Meachen and her team unearthed a number of large, prehistoric mammal bones, including those of the North American lion and American cheetah, two animals that went extinct roughly 12,000 years ago. Researchers also found the fully-intact skeletons of tiny rodents, among other ancient creatures.

Paleontologists discovered Natural Trap Cave in 1970. Several digs were carried out in the next decade until officials with the U.S. Bureau of Land Management boarded up the hole to prevent any future tumbles to the bottom.
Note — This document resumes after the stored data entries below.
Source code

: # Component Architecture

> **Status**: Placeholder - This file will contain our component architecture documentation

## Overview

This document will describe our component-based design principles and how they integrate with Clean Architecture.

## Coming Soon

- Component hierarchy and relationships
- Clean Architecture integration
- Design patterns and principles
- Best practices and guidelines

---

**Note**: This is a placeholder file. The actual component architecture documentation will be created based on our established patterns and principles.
The cave went unexplored until now.

"We didn't know what to expect,” Meachen said. “We hadn't been there in 30 years and we didn't know what the cave would be like.”

During the initial excavations in the 1970s, paleontologists discovered the fossils of mammoths, short-faced bears, camels and collared lemmings, The Telegraph reported. In all, more than 30,000 specimens have been exhumed.

But that’s not the end. Scientists say the bed of fossils on the cave’s floor measures 10 meters, or 33 feet, deep, and they’ve only just begun to scratch the surface. "It's an incredible site,” Brent Breithaupt a paleontologist for the U.S. Bureau of Land Management who was involved in the recent dig, told the Associated Press. “It definitely is one of the most significant sites that [the Bureau of Land Management] manages and it will provide very, very important information.”

Scientists once thought early North American humans may have played a role in the animals’ deaths by forcing them into the cave. Now, the belief is the sinkhole formed along a major animal migratory corridor, which led to larger numbers of animals stumbling into the hole, National Park Service said.

Researchers believe the oldest remains could date back 100,000 years. Fossils were packed into Rubbermaid containers and sent to universities in the United States and Australia for analysis.